Supplied records section start

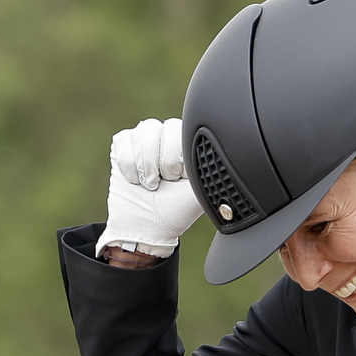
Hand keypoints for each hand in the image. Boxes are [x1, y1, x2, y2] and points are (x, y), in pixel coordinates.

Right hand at [97, 118, 201, 259]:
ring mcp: (145, 138)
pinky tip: (134, 179)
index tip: (179, 179)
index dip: (178, 158)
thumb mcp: (200, 194)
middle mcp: (168, 136)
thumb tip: (230, 162)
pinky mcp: (124, 144)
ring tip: (149, 184)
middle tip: (164, 183)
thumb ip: (212, 173)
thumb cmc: (174, 212)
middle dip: (161, 163)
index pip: (183, 131)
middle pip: (162, 128)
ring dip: (145, 165)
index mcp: (188, 145)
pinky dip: (128, 166)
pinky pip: (124, 141)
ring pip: (144, 132)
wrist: (145, 227)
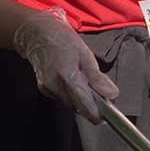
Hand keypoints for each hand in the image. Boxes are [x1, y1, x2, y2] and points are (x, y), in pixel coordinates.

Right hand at [12, 8, 118, 122]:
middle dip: (90, 104)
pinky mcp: (44, 89)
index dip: (96, 113)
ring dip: (81, 98)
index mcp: (67, 75)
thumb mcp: (85, 54)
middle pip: (78, 106)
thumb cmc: (63, 40)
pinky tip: (72, 80)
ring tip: (84, 80)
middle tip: (99, 91)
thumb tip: (111, 94)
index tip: (105, 116)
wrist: (38, 34)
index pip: (84, 104)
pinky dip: (71, 94)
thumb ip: (97, 77)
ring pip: (71, 104)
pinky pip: (63, 98)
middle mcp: (54, 85)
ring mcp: (47, 88)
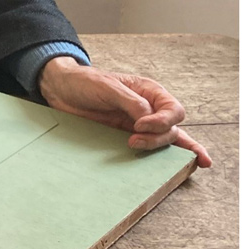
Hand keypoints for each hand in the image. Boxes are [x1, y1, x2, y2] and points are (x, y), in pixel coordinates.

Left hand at [39, 56, 211, 167]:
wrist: (60, 90)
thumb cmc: (84, 82)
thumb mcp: (107, 87)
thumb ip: (130, 102)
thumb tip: (149, 120)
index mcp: (149, 92)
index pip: (173, 110)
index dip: (162, 121)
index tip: (140, 125)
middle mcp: (149, 110)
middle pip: (171, 129)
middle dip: (157, 137)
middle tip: (132, 140)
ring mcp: (139, 126)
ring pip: (165, 141)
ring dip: (157, 149)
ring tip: (135, 146)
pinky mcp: (126, 137)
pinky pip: (150, 148)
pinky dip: (167, 157)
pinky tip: (189, 166)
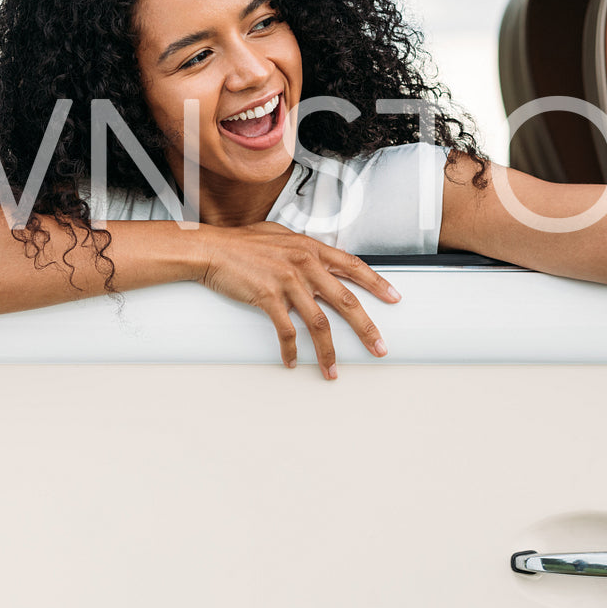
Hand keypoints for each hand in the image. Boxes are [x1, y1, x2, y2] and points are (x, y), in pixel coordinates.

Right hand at [198, 221, 399, 379]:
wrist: (212, 248)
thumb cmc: (243, 243)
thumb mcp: (281, 237)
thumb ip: (303, 249)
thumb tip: (318, 257)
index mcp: (311, 249)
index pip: (354, 266)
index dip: (377, 283)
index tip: (394, 297)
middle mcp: (305, 264)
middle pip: (346, 301)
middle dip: (366, 328)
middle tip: (378, 347)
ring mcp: (288, 282)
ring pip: (319, 323)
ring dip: (329, 352)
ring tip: (333, 370)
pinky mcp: (269, 298)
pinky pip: (287, 331)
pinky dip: (291, 350)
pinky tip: (293, 361)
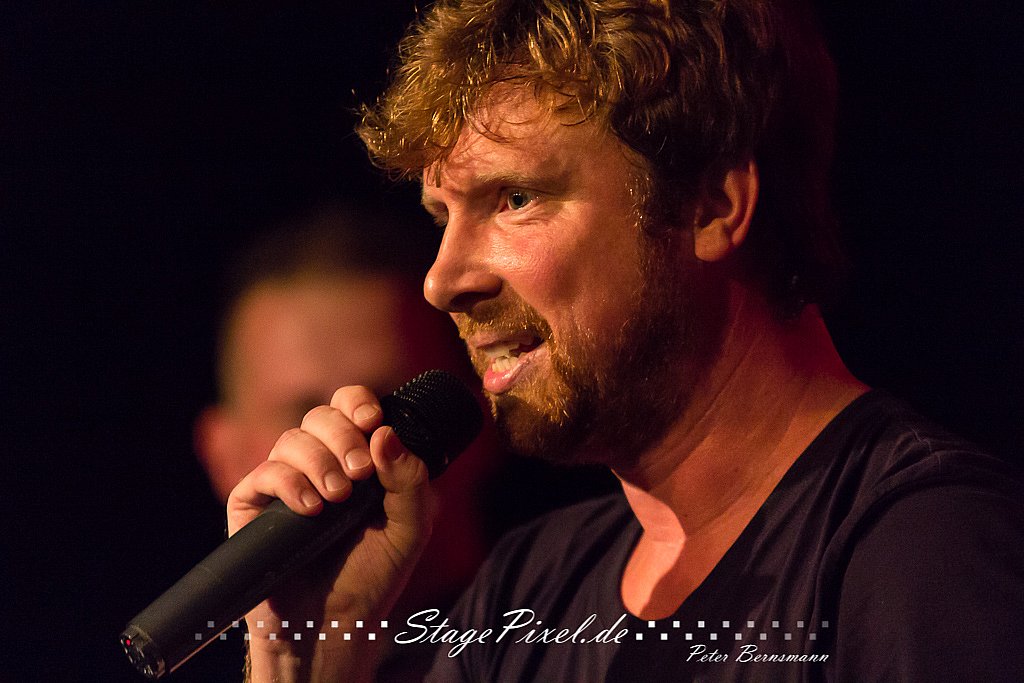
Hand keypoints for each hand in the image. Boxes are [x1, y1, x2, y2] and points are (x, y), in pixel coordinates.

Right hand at [227, 385, 437, 682]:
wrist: (335, 623)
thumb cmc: (374, 573)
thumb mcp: (410, 526)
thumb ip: (409, 479)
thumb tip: (385, 433)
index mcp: (356, 455)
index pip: (350, 405)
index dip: (358, 402)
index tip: (371, 420)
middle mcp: (318, 461)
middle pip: (320, 415)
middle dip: (342, 436)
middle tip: (359, 473)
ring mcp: (284, 480)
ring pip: (291, 439)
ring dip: (319, 462)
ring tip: (338, 498)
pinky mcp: (254, 504)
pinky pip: (264, 473)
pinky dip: (289, 484)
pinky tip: (311, 510)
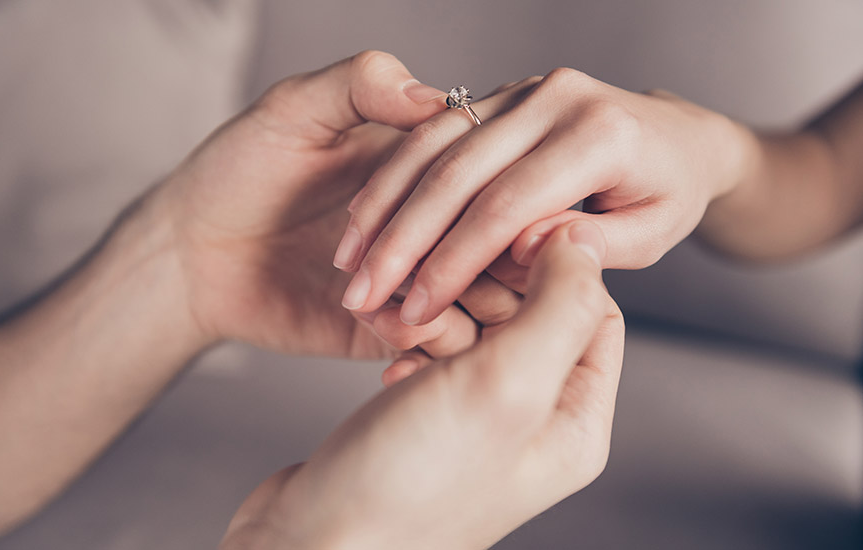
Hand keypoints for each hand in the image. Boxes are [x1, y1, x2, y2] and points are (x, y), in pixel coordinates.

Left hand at [156, 50, 491, 358]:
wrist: (191, 254)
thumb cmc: (237, 171)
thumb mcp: (295, 109)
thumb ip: (362, 84)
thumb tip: (437, 98)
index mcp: (425, 166)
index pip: (497, 178)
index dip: (496, 194)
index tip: (474, 208)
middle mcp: (432, 225)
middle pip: (507, 247)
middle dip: (484, 261)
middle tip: (432, 266)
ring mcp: (417, 280)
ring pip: (490, 304)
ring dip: (454, 304)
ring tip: (395, 300)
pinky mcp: (394, 330)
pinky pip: (442, 346)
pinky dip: (422, 339)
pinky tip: (372, 322)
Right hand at [219, 221, 624, 549]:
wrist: (314, 540)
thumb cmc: (409, 486)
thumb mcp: (505, 386)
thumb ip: (560, 308)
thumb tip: (583, 241)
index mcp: (573, 420)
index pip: (592, 312)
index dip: (551, 266)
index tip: (501, 241)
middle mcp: (533, 418)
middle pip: (527, 309)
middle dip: (475, 287)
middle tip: (431, 288)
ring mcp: (478, 415)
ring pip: (471, 321)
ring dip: (431, 306)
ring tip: (394, 319)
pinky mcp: (427, 409)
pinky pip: (430, 344)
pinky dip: (405, 333)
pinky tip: (383, 345)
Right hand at [335, 68, 751, 324]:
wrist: (679, 137)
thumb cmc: (667, 194)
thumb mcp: (649, 234)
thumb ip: (590, 244)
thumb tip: (520, 248)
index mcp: (600, 135)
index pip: (507, 206)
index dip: (454, 261)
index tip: (415, 308)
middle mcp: (556, 98)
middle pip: (458, 173)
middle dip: (402, 239)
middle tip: (362, 292)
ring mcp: (523, 90)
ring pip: (433, 148)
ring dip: (383, 205)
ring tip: (349, 259)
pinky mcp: (499, 95)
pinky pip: (433, 134)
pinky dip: (393, 176)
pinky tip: (363, 216)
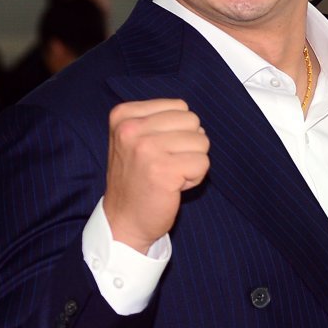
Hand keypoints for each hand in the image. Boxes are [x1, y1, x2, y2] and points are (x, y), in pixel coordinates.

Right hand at [102, 100, 209, 252]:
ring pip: (201, 141)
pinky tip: (173, 187)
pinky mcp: (163, 171)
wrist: (124, 220)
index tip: (156, 151)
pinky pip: (203, 163)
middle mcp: (131, 128)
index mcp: (124, 115)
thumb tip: (196, 123)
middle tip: (165, 165)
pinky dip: (195, 178)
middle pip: (193, 121)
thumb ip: (161, 121)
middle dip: (188, 145)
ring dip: (192, 162)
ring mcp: (146, 149)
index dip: (177, 131)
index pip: (179, 106)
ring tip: (168, 175)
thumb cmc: (136, 180)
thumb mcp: (135, 139)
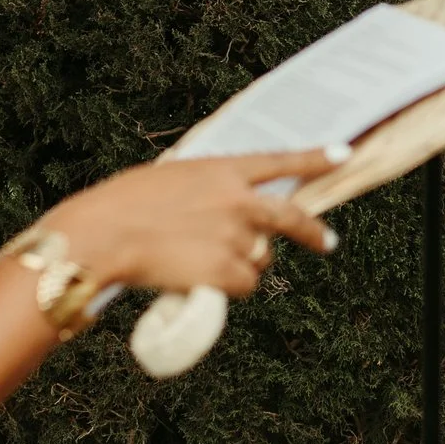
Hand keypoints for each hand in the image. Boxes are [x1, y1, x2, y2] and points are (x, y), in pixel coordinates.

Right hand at [54, 149, 339, 298]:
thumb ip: (205, 191)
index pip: (280, 161)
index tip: (344, 154)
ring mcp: (235, 236)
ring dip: (240, 265)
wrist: (101, 236)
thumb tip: (223, 211)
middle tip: (326, 242)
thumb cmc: (121, 206)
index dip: (314, 158)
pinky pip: (243, 285)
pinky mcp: (226, 271)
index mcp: (222, 170)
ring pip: (259, 259)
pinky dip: (226, 289)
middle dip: (312, 231)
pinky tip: (199, 282)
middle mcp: (238, 201)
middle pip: (291, 216)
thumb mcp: (169, 180)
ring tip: (200, 263)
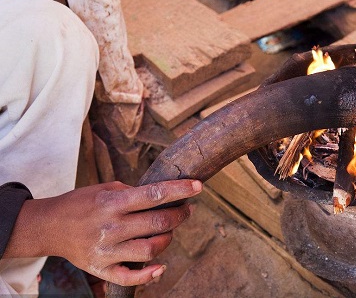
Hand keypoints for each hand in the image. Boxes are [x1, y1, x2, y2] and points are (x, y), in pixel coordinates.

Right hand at [4, 179, 201, 285]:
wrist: (49, 226)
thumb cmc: (81, 203)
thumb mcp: (105, 188)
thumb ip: (132, 192)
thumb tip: (163, 196)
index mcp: (112, 203)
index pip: (154, 194)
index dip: (180, 190)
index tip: (198, 186)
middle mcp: (111, 227)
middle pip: (158, 223)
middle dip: (180, 215)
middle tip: (186, 209)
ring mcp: (107, 250)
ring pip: (150, 249)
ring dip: (168, 239)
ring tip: (170, 231)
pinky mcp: (101, 269)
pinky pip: (130, 277)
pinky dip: (149, 275)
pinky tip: (161, 266)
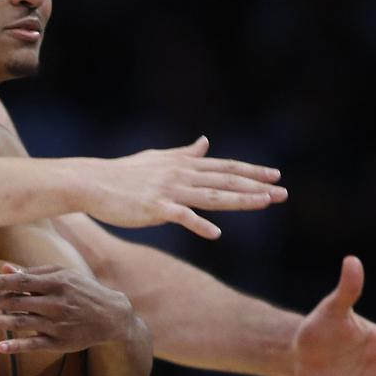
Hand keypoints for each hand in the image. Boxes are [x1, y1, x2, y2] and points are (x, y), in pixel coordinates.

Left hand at [0, 264, 134, 353]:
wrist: (112, 316)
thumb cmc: (82, 290)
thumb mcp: (63, 275)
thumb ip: (33, 272)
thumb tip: (3, 269)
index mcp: (56, 283)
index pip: (23, 281)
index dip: (2, 282)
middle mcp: (55, 303)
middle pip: (17, 302)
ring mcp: (57, 324)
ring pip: (22, 323)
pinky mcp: (60, 343)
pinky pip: (36, 344)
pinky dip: (18, 345)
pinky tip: (0, 346)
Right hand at [79, 135, 287, 238]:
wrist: (92, 182)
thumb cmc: (123, 173)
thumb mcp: (157, 158)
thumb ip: (184, 153)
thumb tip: (205, 142)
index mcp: (182, 165)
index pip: (224, 167)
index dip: (251, 171)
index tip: (276, 174)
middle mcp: (180, 175)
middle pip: (225, 180)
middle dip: (256, 186)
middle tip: (283, 192)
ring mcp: (169, 191)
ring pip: (211, 196)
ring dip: (240, 200)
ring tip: (264, 203)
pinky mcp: (154, 207)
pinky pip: (181, 217)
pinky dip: (198, 224)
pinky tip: (215, 234)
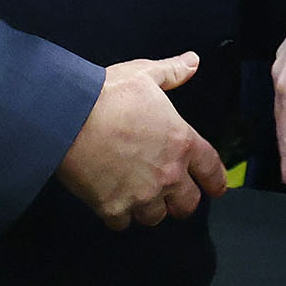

Supplied records section end

• [What you are asked to do]: Return only the lines from the start of the data through the line that contains "thumb cmc: (174, 212)", please, copying them exactly and omitting all pictures.

• [Reply]:
Hand keypoints for each hand in the image. Boxes are [x1, y1, x2, y2] and points are (x, y), in pixel coordinates.

Right hand at [97, 118, 201, 259]:
ring mcp: (145, 138)
pinky tip: (134, 179)
index tip: (179, 179)
index dip: (178, 158)
thumb mcp: (200, 194)
middle mcp: (168, 136)
thumb tip: (230, 162)
pinky mcp: (124, 144)
ring tip: (149, 184)
middle tip: (164, 183)
thumb ip: (212, 173)
thumb cmc: (174, 212)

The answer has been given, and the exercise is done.